EXERCISE REQUIREMENTS:
Transcribe the part of the thread on reading UTF-8 strings in C word for word, starting with "<SIZE><CRLF> ; UTF-8" and going on through "amount of characters.".
#### PASSAGE GIVEN ####
Reputation: 41433
I'm writing a custom cross-platform minimalistic TCP server in plain C89. (But I will also accept POSIX-specific answer.)
The server works with UTF-8 strings, but never looks inside them. It treats all strings as immutable binary blobs.
But now I need to accept UTF-8 strings from the client that does not know how to calculate their size in bytes. The client can only transmit string length in characters. (Update: The client is in JavaScript, and "length in characters" is, in fact, whatever String.length()
returns. I assume it is actual UTF-8 characters, not something else.)
I do not want to add heavy dependencies to my tiny server. Is there a robust and neat way to read this datagram? (For the sake of this question, let's say that it is read from FILE *
.)
U<CRLF> ; data type marker (actually read by dispatching code)
<SIZE><CRLF> ; UTF-8 string size in characters
<DATA><CRLF> ; data blob
Example:
U
7
Юникод!
Update:
One batch of data can contain more than one datagram, so approximate reads would not work, I need to read exact amount of characters.
And the actual UTF-8 data may contain any characters, so I can't pick a character as a terminator — I don't want mess with escaping it in the data.
Upvotes: 6
Views: 1659
Reputation: 41433
This looks like exactly the thing I'd need. Wish I found it earlier:
http://bjoern.hoehrmann.de/utf-8/decoder/dfa/
Upvotes: 0
Reputation: 324
Well, the length property of JavaScript strings seems to count codepoints, not characters, as you can see (but wait! it's not quite codepoints):
> s1='\u0061\u0301'
'á'
> s2='\u00E1'
'á'
> s1.length
2
> s2.length
1
>
Although that's with V8. Looking around it seems that that's actually what the ECMAScript standard requires:
Also, checking ECMA-262, on pages 40-41 of the PDF it says "The length of a String is the number of elements (i.e., 16-bit values) within it", and then goes on to make clear that the elements are UTF-16 units. Sadly that's not quite "codepoints". Basically, this makes the string length property rather useless. Looking around I find this:
How can I tell if a string contains multibyte characters in Javascript?
Upvotes: 2
Reputation: 324
Characters? Or codepoints? The two are not the same. Unicode is... complex. You could count all of these different things about a UTF-8 string: length in bytes, length in codepoints, length in characters, length in glyphs, and length in grapheme clusters. All of those might come out different for any given string!
My first inclination is to tell that broken client to go away. But assuming you can't do that you need to ask what exactly the client is counting. The simplest thing to count, after bytes, is codepoints -- that's what UTF-8 encodes, after all. After that? characters, but you need to have tables of composing codepoints so that you can identify sequences of codepoints that make up a character. If the client counts glyphs or grapheme clusters then you're in for a world of hurt. But most likely the client counts either codepoints or characters. If it counts codepoints then just count bytes with with binary values 10xxxxxx and 0xxxxxxx (though you probably want to implement enough UTF-8 to protect against overlong sequences). If it counts characters then you need to identify combining marks and count them as part of the associated non-combining codepoint.
Upvotes: 1
Reputation: 6573
If the DATA can't contain a CRLF, it seems that you could use the CRLF as a framing delimiter. Just ignore the SIZE and read until CRLF.
Upvotes: 0
Reputation: 225052
If the length you get doesn't match the number of bytes you get, you have a couple of choices.
#### INFORMATION GIVEN ####
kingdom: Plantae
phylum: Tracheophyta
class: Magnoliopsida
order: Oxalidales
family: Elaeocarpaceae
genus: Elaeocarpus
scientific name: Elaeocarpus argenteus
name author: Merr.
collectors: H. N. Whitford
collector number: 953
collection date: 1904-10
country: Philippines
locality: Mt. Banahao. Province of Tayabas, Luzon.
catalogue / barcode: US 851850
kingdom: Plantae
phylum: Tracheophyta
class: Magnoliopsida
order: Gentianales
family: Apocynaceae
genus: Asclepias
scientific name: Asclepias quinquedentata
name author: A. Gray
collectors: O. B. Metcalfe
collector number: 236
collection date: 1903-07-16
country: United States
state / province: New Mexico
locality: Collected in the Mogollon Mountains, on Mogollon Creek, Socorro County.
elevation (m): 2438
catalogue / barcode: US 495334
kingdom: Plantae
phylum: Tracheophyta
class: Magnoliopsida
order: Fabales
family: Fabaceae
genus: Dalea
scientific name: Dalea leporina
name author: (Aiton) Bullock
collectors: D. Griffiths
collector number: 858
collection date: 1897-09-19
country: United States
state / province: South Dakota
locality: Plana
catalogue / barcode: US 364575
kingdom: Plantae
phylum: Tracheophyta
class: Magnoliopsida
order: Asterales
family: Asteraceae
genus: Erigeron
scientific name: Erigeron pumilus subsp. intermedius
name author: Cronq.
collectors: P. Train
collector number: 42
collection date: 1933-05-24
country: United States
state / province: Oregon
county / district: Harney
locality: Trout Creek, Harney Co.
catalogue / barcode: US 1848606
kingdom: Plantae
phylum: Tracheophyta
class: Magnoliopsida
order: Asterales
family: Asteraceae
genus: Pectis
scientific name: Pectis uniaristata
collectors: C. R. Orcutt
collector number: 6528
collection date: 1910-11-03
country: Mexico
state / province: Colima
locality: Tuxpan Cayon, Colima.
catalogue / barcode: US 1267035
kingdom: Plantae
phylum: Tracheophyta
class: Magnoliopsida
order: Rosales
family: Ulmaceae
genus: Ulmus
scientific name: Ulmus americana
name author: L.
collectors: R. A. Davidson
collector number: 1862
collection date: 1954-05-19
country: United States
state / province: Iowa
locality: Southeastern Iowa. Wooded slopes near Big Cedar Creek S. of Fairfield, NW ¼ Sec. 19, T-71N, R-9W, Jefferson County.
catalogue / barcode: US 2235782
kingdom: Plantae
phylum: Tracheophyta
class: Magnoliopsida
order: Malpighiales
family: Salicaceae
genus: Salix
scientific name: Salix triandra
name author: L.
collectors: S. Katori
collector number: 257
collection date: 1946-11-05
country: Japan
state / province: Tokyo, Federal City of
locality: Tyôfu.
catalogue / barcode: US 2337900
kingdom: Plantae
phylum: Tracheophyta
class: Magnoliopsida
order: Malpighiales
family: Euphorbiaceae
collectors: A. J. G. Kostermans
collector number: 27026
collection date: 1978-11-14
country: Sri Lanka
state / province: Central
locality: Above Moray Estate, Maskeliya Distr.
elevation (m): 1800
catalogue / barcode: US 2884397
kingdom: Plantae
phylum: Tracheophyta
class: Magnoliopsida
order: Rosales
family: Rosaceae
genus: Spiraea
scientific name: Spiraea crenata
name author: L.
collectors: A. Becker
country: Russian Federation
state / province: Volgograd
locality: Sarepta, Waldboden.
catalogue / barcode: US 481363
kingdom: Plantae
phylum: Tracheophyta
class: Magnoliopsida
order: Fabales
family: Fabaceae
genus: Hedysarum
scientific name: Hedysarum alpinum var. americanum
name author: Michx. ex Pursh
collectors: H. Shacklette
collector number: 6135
####
CORRECT ANSWER:
<SIZE><CRLF> ; UTF-8 string size in characters
<DATA><CRLF> ; data blob
Example:
U
7
Юникод!
Update:
One batch of data can contain more than one datagram, so approximate reads would not work, I need to read exact amount of characters.